[Excerpt from a dataset]
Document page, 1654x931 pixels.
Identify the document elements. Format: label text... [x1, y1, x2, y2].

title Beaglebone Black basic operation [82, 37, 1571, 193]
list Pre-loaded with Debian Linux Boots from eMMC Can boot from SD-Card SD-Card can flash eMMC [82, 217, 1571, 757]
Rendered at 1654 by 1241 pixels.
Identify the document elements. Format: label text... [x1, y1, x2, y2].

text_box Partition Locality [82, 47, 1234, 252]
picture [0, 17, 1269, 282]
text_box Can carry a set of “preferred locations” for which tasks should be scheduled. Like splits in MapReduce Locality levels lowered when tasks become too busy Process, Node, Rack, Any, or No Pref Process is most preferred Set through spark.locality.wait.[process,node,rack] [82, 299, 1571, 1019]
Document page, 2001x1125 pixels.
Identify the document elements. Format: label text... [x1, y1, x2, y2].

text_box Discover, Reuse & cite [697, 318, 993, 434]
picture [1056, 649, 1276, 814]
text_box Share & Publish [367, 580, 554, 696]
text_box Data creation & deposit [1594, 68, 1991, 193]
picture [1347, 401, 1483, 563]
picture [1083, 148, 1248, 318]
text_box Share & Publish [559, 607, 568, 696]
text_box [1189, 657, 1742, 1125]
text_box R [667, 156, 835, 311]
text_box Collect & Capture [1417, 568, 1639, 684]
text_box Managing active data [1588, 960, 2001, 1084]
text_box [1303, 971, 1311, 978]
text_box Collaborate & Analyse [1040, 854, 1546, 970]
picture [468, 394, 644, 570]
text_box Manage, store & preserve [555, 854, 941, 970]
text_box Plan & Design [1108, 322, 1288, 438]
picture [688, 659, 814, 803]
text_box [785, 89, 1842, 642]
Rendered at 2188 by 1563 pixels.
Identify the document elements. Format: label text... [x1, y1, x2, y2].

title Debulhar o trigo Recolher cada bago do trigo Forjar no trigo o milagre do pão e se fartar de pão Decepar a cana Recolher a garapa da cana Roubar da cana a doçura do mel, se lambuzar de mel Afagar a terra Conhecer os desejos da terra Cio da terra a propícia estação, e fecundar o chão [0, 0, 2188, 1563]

• WRITTEN TASK:
Quote the data verbatim, starting at the line that contains "Rendered at 2188 by 1563 pixels." and ending at the last line of the data.

• RESPONSE BELOW:
Rendered at 2188 by 1563 pixels.
Identify the document elements. Format: label text... [x1, y1, x2, y2].

title Debulhar o trigo Recolher cada bago do trigo Forjar no trigo o milagre do pão e se fartar de pão Decepar a cana Recolher a garapa da cana Roubar da cana a doçura do mel, se lambuzar de mel Afagar a terra Conhecer os desejos da terra Cio da terra a propícia estação, e fecundar o chão [0, 0, 2188, 1563]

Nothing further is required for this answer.